Арендаторы снова присаживались на корточки и водили прутиками по пыли, прикидывали, думали. Лица у них были темные от загара, глаза выцветшие на ярком свету. Женщины осторожно спускались с крылечка и шли к мужьям, а позади женщин крались дети, готовые чуть что пуститься наутек. Мальчики постарше присаживались на корточки рядом с отцами – так солиднее, чувствуешь себя взрослым мужчиной. Подождав немного, женщины спрашивали: зачем он приезжал?

Мужчины поднимали глаза, и в глазах у них была боль. Придется уезжать отсюда. Трактор, управляющий. Как на фабрике.

– Куда же мы поедем? – спрашивали женщины.

Не знаем. Не знаем.

И женщины быстро и молча шли назад к дому, гоня перед собой детей. Они знали: когда мужчина так обижен, так растерян, он может сорвать злобу даже на тех, кто ему дорог. Они уходили, оставляя мужчин одних, – пусть думают, пусть вырисовывают свои мысли в пыли.

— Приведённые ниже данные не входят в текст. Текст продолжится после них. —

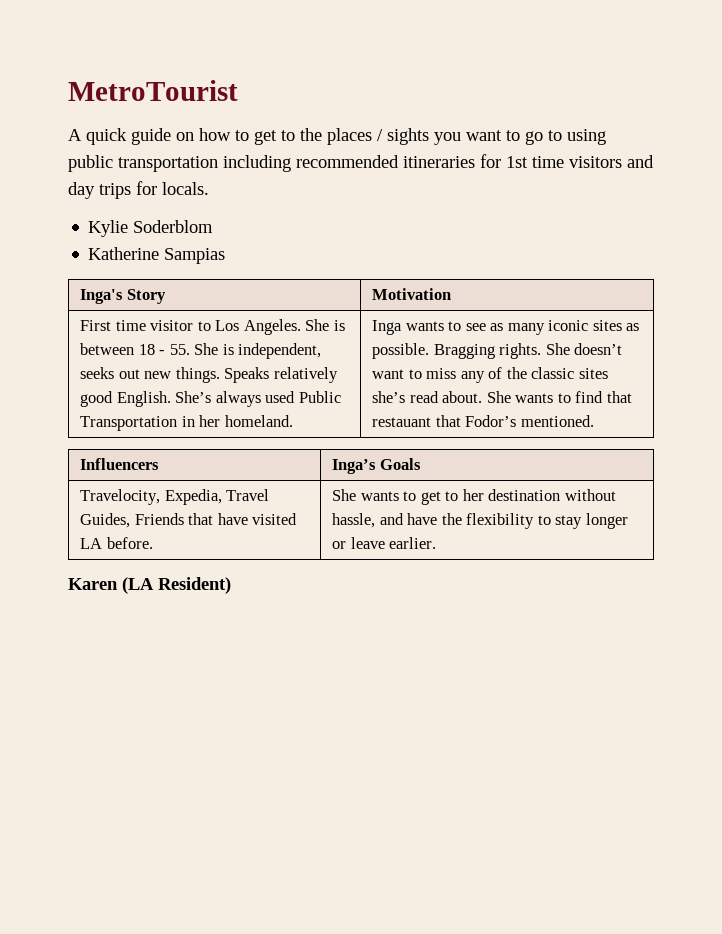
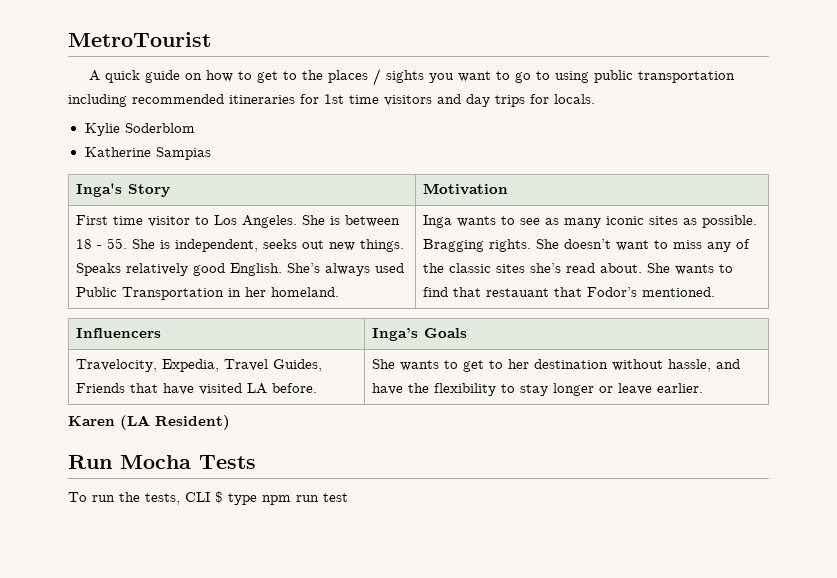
(231, 585) none -> [68,455,256,469] [68,491,348,505] // Run Mocha Tests // To run the tests, CLI $ type npm run test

И через минуту-другую арендатор оглядывался вокруг себя – смотрел на поставленную еще десять лет назад водокачку с длинным, точно гусиная шея, насосом и узорчатой насечкой на рыльце, на колоду, где сложила голову не одна сотня кур, на плуг под навесом и на подвешенное к стропилам корыто.

А дома женщин окружали дети. Что же мы будем делать, мама? Куда мы теперь поедем?

Женщины отвечали: мы еще ничего не знаем. Идите играть. Только держитесь подальше от отца. Не то он побьет. И женщины снова принимались за работу, но, и работая, не переставали следить за мужьями, которые сидели на корточках в пыли, тревожно думали, прикидывали, как быть.

Тракторы двигались по дорогам и сворачивали в поля – громадные гусеничные тракторы ползли, как насекомые, и они обладали невероятной прожорливостью насекомых. Тракторы ползли по полям, уминали гусеницами землю и взрывали большие ее пласты дисками. Дизельные тракторы останавливались, но мотор не переставал фыркать; они трогались с места и поднимали рев, который постепенно переходил в однотонный гул. Тупоносые громадины обволакивались пылью, они шли напрямик из одного конца поля в другой, сквозь изгороди, через дворы, ныряли в овраги, не отклоняясь от своего пути. Там, где они идут, там и есть для них дорога. Им все нипочем – холмы и рытвины, канавы, изгороди, дома.